WASHINGTON, Jan. 13, 1999 – U.S. and coalition pilots are operating in a highly charged environment now that Saddam Hussein has stepped up violations of the no-fly zones over Iraq, according to Navy Capt. Mike Doubleday, a Pentagon spokesman.

Since late December, he said, the Iraqis have aggressively challenged the no-fly zones both on the ground with their integrated air defense systems and in the air with periodic jet incursions. The heightened threats play a major role in U.S. and coalition responses, Doubleday said. He called those responses provoked and appropriate.

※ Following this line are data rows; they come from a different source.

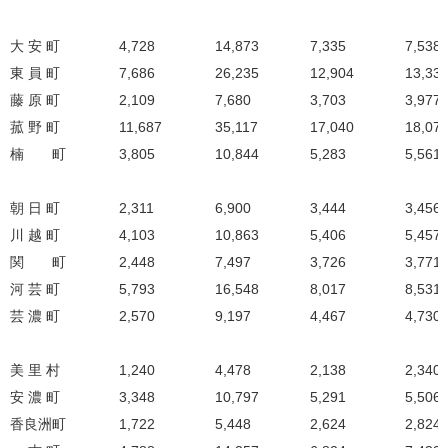
大 安 町
4,728
14,873
7,335
7,538
東 員 町
7,686
26,235
12,904
13,33
藤 原 町
2,109
7,680
3,703
3,977
菰 野 町
11,687
35,117
17,040
18,07
楠 町
3,805
10,844
5,283
5,561
朝 日 町
2,311
6,900
3,444
3,456
川 越 町
4,103
10,863
5,406
5,457
関 町
2,448
7,497
3,726
3,771
河 芸 町
5,793
16,548
8,017
8,531
芸 濃 町
2,570
9,197
4,467
4,730
美 里 村
1,240
4,478
2,138
2,340
安 濃 町
3,348
10,797
5,291
5,506
香良洲町
1,722
5,448
2,624
2,824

Jan. 13, for the third day in a row, U.S. fighters attacked missile sites in the northern zone. Air Force F-15Es fired two precision-guided missiles and claimed two direct hits on sites. Air Force F-16CJs, accompanied by U.S. Marine Corps EA-6Bs, fired missiles at sites near Mosul.

European Command officials said the pilots and crews acted in self-defense after being targeted by Iraqi surface-to-air missile systems. They said the Iraqis fired at least one missile at the U.S. aircraft, which were not damaged and returned safely to base.

A day earlier, Jan. 12, an F-16CJ fired a high-speed anti- radiation missile at an Iraqi early warning radar at a missile site in the northern zone.

The radar was "involved in the initial process of acquiring and perhaps firing a missile," Doubleday said at a Pentagon briefing later that day. More than 100 such radars are part of integrated air defense systems located throughout Iraq, he said. He compared these systems to a string of firecrackers.

"You only light one fuse," he said. "Within nanoseconds, the whole bunch are going off.

U.S. fighter jets also fired on Iraqi missile sites in the northern zone Jan. 11 after being targeted by radar.

Similar confrontations have occurred since late December when Saddam declared the no-fly zones invalid following Operation Desert Fox, the coalition's four-day bombing campaign.

"It is clear from all the actions that have been reported for the past several weeks that the Iraqi approach to the no-fly zones has changed," he continued. Violations in the north and south now seem regular. Five occurred in the south Jan. 12, involving at least one Iraqi Mirage F-1 and MiG-21, -23 and -25 fighters. Two others occurred in the north and involved Iraqi F- 1s and MiG-21s.

Doubleday said the Iraqis' goal is to end constraints imposed on them since Operation Desert Storm in 1991, including the no-fly zones and U.N. economic sanctions and weapons inspections. "These actions on the part of the international community are designed to contain Iraq, to keep Iraq from threatening its own population and its neighbors and from continuing to develop weapons of mass destruction," he noted.

U.S. determination to enforce the no-fly zones remains firm in the face of Saddam's persistent challenges, he said. "We have flown over 140,000 sorties in support of the no-fly zones since they were first started," he said. "We're going to continue doing that."